* _The task_
The whole listing below should be printed again exactly, with no images.

* _Data to examine_
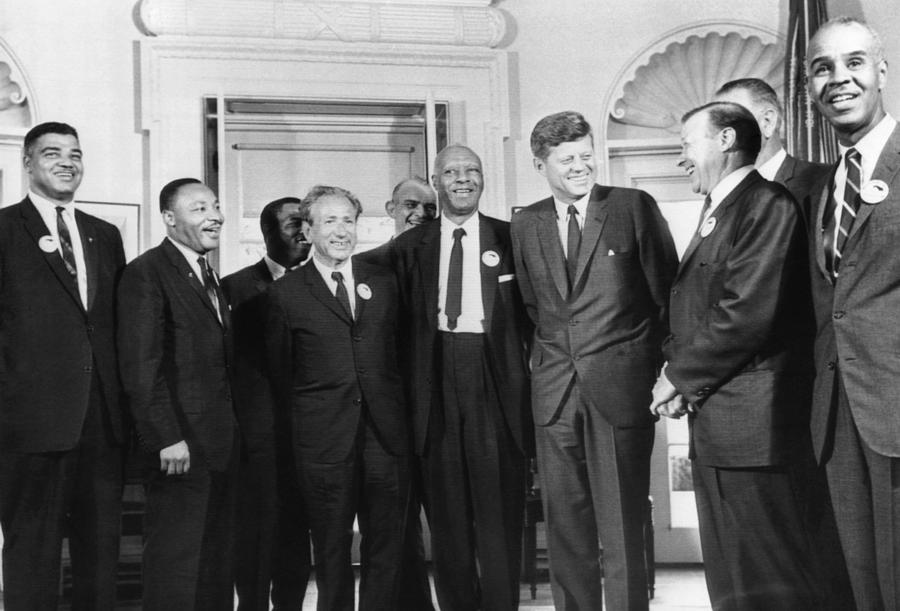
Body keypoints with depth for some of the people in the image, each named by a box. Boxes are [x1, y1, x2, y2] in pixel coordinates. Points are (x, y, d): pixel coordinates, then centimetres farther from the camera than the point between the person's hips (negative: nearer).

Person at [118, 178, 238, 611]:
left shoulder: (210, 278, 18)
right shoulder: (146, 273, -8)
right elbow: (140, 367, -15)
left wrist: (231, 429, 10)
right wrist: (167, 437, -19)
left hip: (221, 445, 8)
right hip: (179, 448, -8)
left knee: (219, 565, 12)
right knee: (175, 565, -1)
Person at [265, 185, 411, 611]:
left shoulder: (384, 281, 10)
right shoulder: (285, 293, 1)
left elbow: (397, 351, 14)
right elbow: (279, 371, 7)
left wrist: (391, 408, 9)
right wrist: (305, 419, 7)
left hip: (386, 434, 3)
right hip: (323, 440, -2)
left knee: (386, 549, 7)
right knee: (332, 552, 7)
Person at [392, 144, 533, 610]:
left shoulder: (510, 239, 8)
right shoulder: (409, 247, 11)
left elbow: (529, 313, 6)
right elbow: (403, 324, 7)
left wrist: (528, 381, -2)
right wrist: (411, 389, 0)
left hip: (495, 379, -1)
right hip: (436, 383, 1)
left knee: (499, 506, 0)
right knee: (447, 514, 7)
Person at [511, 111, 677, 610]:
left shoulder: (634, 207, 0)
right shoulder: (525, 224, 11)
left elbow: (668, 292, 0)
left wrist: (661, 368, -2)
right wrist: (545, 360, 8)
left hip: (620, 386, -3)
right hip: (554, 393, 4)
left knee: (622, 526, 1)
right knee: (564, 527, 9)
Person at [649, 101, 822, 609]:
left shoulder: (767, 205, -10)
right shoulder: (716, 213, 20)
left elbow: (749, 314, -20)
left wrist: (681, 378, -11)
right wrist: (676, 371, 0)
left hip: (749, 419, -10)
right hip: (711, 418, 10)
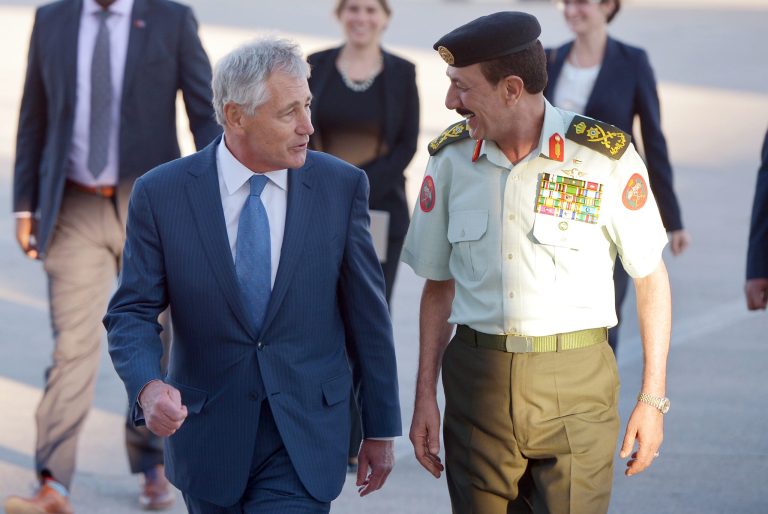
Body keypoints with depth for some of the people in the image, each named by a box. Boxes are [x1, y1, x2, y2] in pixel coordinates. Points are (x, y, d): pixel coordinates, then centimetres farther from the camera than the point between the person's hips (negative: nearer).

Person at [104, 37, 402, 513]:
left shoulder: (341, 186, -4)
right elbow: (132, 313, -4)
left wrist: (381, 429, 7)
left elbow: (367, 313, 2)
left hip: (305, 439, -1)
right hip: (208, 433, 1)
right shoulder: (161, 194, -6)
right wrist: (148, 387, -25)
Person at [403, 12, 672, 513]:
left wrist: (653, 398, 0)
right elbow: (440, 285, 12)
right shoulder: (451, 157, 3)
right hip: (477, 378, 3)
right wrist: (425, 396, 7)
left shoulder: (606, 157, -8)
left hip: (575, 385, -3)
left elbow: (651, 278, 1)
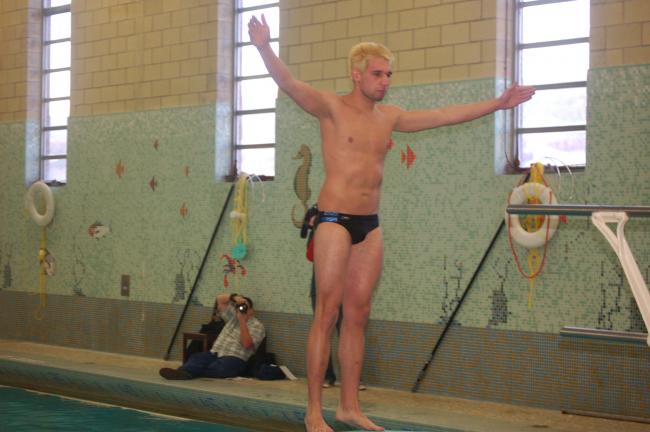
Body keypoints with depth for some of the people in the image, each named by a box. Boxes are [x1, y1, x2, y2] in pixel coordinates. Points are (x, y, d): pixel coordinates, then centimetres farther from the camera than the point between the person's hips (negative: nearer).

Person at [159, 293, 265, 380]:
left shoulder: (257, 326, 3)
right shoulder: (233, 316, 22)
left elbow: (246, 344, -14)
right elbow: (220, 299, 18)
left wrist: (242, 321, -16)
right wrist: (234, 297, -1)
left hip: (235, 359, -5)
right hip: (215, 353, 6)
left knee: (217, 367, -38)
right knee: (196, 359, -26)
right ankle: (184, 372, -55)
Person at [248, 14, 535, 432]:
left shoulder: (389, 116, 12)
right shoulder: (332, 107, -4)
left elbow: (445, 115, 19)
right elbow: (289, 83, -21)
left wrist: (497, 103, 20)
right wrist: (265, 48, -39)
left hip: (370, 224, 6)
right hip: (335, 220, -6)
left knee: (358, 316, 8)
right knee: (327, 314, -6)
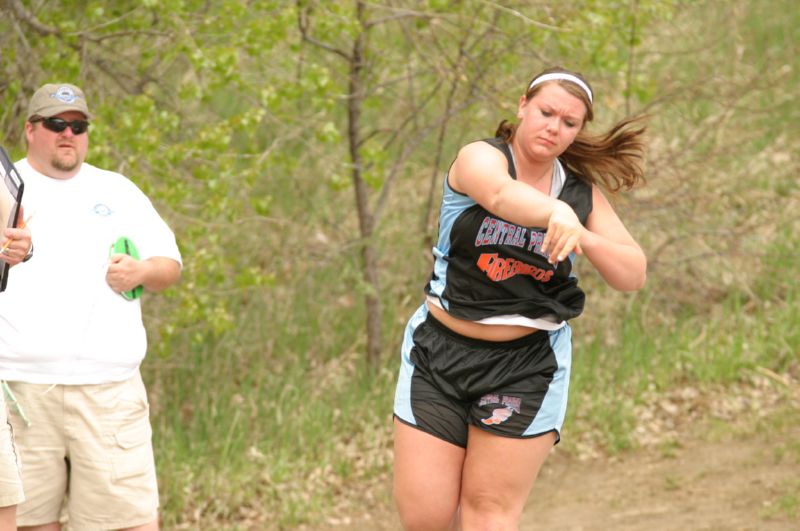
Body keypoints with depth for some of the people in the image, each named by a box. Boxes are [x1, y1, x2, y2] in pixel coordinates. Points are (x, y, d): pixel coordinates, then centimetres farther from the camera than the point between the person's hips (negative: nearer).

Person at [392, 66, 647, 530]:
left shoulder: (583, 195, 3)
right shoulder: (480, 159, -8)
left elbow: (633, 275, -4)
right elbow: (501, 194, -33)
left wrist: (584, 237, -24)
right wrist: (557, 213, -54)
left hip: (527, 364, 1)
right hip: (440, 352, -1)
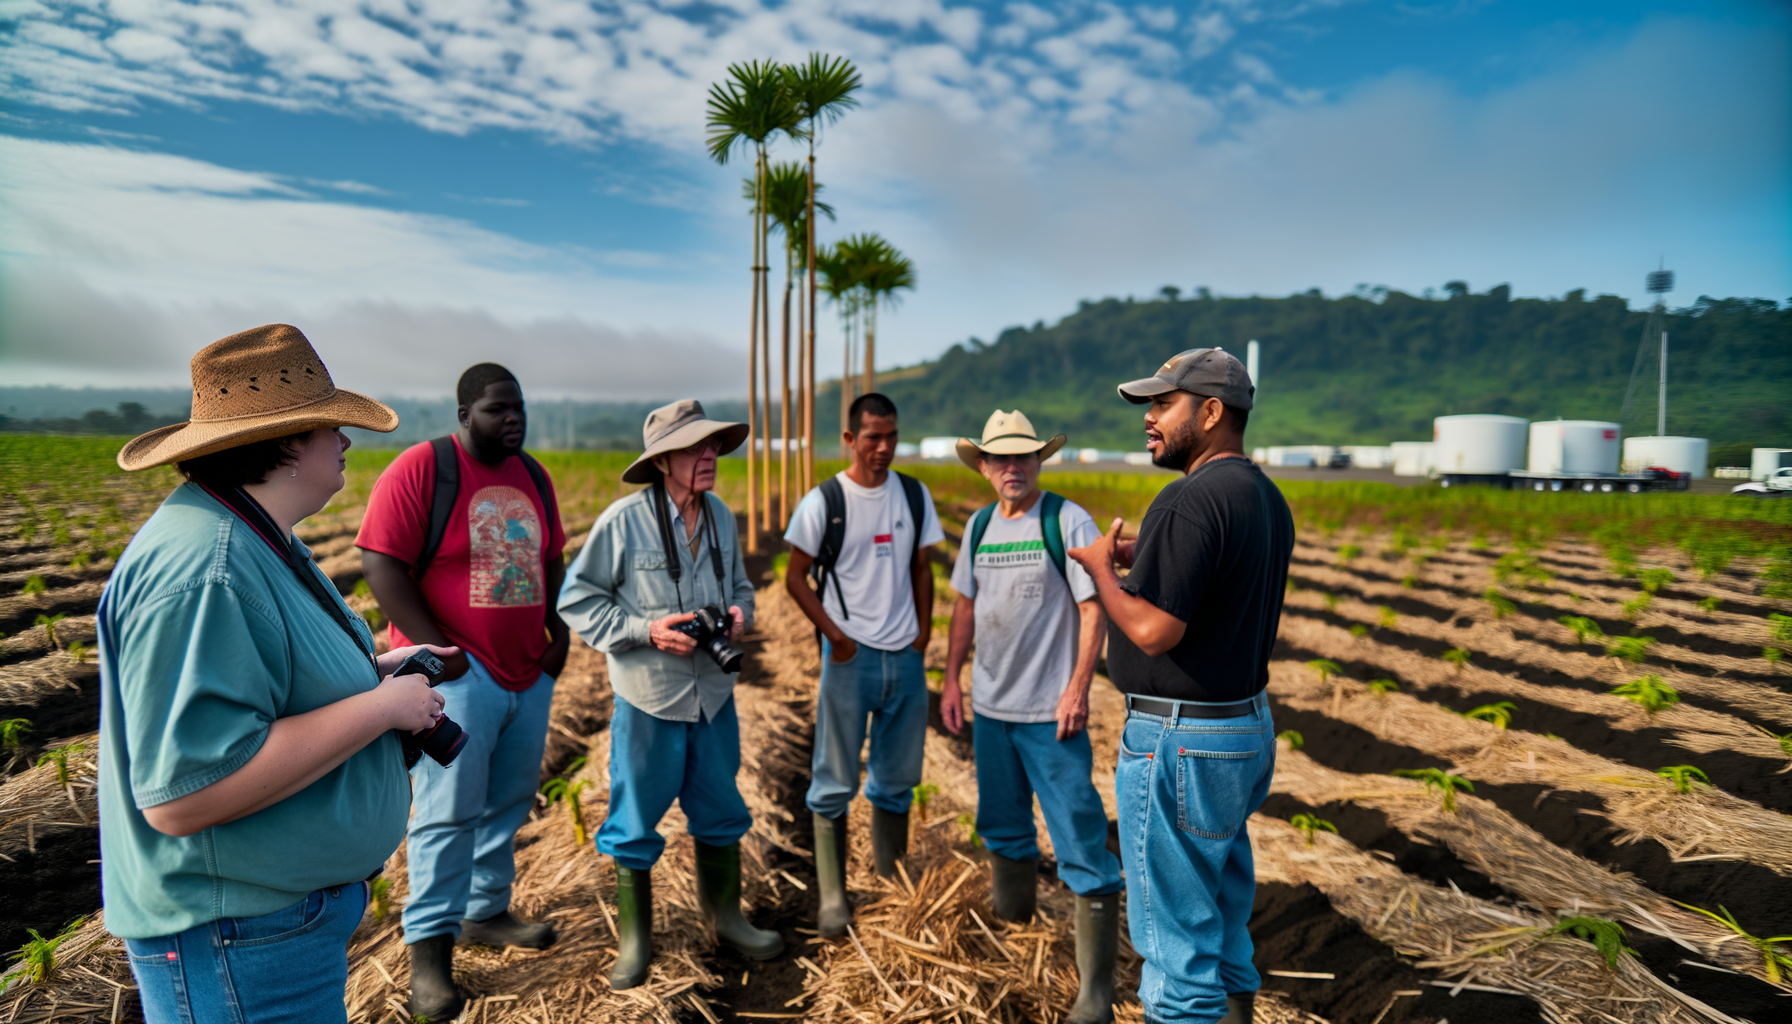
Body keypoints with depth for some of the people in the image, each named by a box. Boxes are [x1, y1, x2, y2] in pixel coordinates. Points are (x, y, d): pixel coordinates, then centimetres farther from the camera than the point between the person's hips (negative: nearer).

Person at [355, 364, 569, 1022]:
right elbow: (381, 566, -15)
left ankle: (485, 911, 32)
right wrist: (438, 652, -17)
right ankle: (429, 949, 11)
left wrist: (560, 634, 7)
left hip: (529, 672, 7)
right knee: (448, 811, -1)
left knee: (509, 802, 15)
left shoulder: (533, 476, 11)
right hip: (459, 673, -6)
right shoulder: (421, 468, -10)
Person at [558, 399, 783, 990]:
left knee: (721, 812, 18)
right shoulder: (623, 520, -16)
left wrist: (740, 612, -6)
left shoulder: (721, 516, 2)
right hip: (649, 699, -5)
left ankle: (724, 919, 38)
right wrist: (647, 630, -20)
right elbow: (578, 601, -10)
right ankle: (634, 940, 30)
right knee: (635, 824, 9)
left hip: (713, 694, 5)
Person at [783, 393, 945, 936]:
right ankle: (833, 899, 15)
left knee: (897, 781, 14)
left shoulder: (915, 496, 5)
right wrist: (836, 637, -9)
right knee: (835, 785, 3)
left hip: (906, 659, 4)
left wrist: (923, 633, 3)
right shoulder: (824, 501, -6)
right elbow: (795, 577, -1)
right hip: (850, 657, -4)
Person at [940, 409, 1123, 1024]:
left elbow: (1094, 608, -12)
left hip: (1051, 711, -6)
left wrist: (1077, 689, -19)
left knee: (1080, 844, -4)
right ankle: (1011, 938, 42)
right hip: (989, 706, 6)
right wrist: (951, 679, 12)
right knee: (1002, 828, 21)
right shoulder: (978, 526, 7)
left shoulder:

* _Task solution_
Body keypoints with depth for some of the people in the image, each named by a box. Boxes are [x1, y1, x2, y2] in pixel coordinates. Points are (x, y, d): pixel coordinates, then centimetres farther from the camera than the point between the person's hips (negative: nearer).

Person at [118, 178, 238, 611]:
left shoulder: (210, 278, 18)
right shoulder: (146, 273, -8)
right elbow: (140, 367, -15)
left wrist: (231, 429, 10)
right wrist: (167, 437, -19)
left hip: (221, 445, 8)
right hip: (179, 448, -8)
left knee: (219, 565, 12)
right knee: (175, 565, -1)
Person at [265, 185, 411, 611]:
left shoulder: (384, 281, 10)
right shoulder: (285, 293, 1)
left elbow: (397, 351, 14)
right elbow: (279, 371, 7)
left wrist: (391, 408, 9)
right wrist: (305, 419, 7)
left hip: (386, 434, 3)
right hip: (323, 440, -2)
left knee: (386, 549, 7)
right knee: (332, 552, 7)
Person at [392, 144, 533, 610]:
left shoulder: (510, 239, 8)
right shoulder: (409, 247, 11)
left elbow: (529, 313, 6)
right elbow: (403, 324, 7)
left wrist: (528, 381, -2)
right wrist: (411, 389, 0)
left hip: (495, 379, -1)
right hip: (436, 383, 1)
left knee: (499, 506, 0)
right knee: (447, 514, 7)
Person at [511, 111, 677, 610]:
left shoulder: (634, 207, 0)
right shoulder: (525, 224, 11)
left elbow: (668, 292, 0)
left wrist: (661, 368, -2)
right wrist: (545, 360, 8)
left hip: (620, 386, -3)
right hip: (554, 393, 4)
left knee: (622, 526, 1)
right knee: (564, 527, 9)
Person at [649, 101, 822, 609]:
left shoulder: (767, 205, -10)
right shoulder: (716, 213, 20)
left elbow: (749, 314, -20)
left wrist: (681, 378, -11)
right wrist: (676, 371, 0)
left hip: (749, 419, -10)
right hip: (711, 418, 10)
Body keypoints with depth for some of the people in the image, each named by a box. Boxes are [x1, y1, x2, y2] in pixel coordinates. Points are (x, y, d): pixel coordinates, then centimetres farther from the camera than the point between the person's hips (negative: nearer).

Person at [104, 37, 402, 513]:
left shoulder: (341, 186, -4)
right elbow: (132, 313, -4)
left wrist: (381, 429, 7)
left elbow: (367, 313, 2)
left hip: (305, 439, -1)
right hip: (208, 433, 1)
right shoulder: (161, 194, -6)
right wrist: (148, 387, -25)
Person at [403, 12, 672, 513]:
left wrist: (653, 398, 0)
right elbow: (440, 285, 12)
right shoulder: (451, 157, 3)
right hip: (477, 378, 3)
right wrist: (425, 396, 7)
left shoulder: (606, 157, -8)
left hip: (575, 385, -3)
left elbow: (651, 278, 1)
Body keypoints with depth for some of the people in the image, each named by a box. Boxes are [x1, y1, x2, y2] in pixel coordinates. Points are (x, y, d): pixel coordinates, then centimetres farther from the camera than the point between the person's hips (negative: nearer).

Person at [159, 293, 265, 380]:
left shoulder: (257, 326, 3)
right shoulder: (233, 316, 22)
left elbow: (246, 344, -14)
right elbow: (220, 299, 18)
left wrist: (242, 321, -16)
right wrist: (234, 297, -1)
left hip: (235, 359, -5)
right hip: (215, 353, 6)
left knee: (217, 367, -38)
right knee: (196, 359, -26)
right ankle: (184, 372, -55)
Person at [248, 14, 535, 432]:
left shoulder: (389, 116, 12)
right shoulder: (332, 107, -4)
left elbow: (445, 115, 19)
right elbow: (289, 83, -21)
left wrist: (497, 103, 20)
right wrist: (265, 48, -39)
left hip: (370, 224, 6)
right hip: (335, 220, -6)
left knee: (358, 316, 8)
right knee: (327, 314, -6)
Body keypoints with depth for some of the people in the image, each named by a box. Boxes are [x1, y1, x2, y2] in pixel coordinates. Points are (x, y, d): pixel coordinates, then centimetres farther from the camera than the point between the person's hips (negative: nearer).

Person at [392, 66, 647, 530]:
left shoulder: (583, 195, 3)
right shoulder: (480, 159, -8)
left elbow: (633, 275, -4)
right elbow: (501, 194, -33)
left wrist: (584, 237, -24)
right wrist: (557, 213, -54)
left hip: (527, 364, 1)
right hip: (440, 352, -1)
Body keypoints with depth for some of the people in the image, each named by a box. Boxes are [x1, y1, x2, y2] in pixel coordinates. Points are (x, y, d): pixel coordinates, then centimetres farther from the camera than the point between the person's hips (negative: nearer).

Person at [355, 364, 569, 1022]:
right elbow: (381, 566, -15)
left ankle: (485, 911, 32)
right wrist: (438, 652, -17)
right ankle: (429, 949, 11)
left wrist: (560, 634, 7)
left hip: (529, 672, 7)
right knee: (448, 811, -1)
left knee: (509, 802, 15)
left shoulder: (533, 476, 11)
right hip: (459, 673, -6)
right shoulder: (421, 468, -10)
Person at [558, 399, 783, 990]:
left knee: (721, 812, 18)
right shoulder: (623, 520, -16)
left wrist: (740, 612, -6)
left shoulder: (721, 516, 2)
right hip: (649, 699, -5)
left ankle: (724, 919, 38)
right wrist: (647, 630, -20)
right elbow: (578, 601, -10)
right ankle: (634, 940, 30)
right knee: (635, 824, 9)
left hip: (713, 694, 5)
Person at [783, 393, 945, 936]:
right ankle: (833, 899, 15)
left knee: (897, 781, 14)
left shoulder: (915, 496, 5)
right wrist: (836, 637, -9)
right knee: (835, 785, 3)
left hip: (906, 659, 4)
left wrist: (923, 633, 3)
right shoulder: (824, 501, -6)
right elbow: (795, 577, -1)
right hip: (850, 657, -4)
Person at [940, 409, 1123, 1024]:
left elbow: (1094, 608, -12)
left hip: (1051, 711, -6)
left wrist: (1077, 689, -19)
left knee: (1080, 844, -4)
right ankle: (1011, 938, 42)
right hip: (989, 706, 6)
right wrist: (951, 679, 12)
right knee: (1002, 828, 21)
right shoulder: (978, 526, 7)
left shoulder:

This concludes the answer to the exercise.